Print exactly those lines that run from the beginning of the data to the line bearing "224 722 2934", inclusive.

::: Data for this exercise

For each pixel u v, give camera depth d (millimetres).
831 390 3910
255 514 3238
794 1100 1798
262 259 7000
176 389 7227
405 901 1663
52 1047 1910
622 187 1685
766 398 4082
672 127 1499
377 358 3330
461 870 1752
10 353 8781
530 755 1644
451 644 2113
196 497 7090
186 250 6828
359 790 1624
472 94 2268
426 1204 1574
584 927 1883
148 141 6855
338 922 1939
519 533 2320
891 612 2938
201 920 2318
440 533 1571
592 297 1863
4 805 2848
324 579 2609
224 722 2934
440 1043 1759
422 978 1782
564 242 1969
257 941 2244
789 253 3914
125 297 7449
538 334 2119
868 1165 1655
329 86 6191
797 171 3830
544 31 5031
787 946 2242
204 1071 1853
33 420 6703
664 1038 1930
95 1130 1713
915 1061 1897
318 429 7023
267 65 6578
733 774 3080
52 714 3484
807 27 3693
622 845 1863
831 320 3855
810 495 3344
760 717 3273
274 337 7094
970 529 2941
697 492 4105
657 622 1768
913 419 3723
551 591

::::::

[Answer box]:
For each pixel u v, give camera depth d (millimetres).
831 390 3910
255 514 3238
794 1100 1798
262 259 7000
176 389 7227
405 901 1663
52 1047 1910
622 187 1685
766 398 4082
672 127 1499
377 358 3330
461 870 1752
10 353 8781
530 755 1644
451 644 2113
196 497 7090
186 250 6828
359 790 1624
472 94 2268
426 1204 1574
584 927 1883
148 141 6855
338 922 1939
519 533 2320
891 612 2938
201 920 2318
440 533 1571
592 297 1863
4 805 2848
324 579 2609
224 722 2934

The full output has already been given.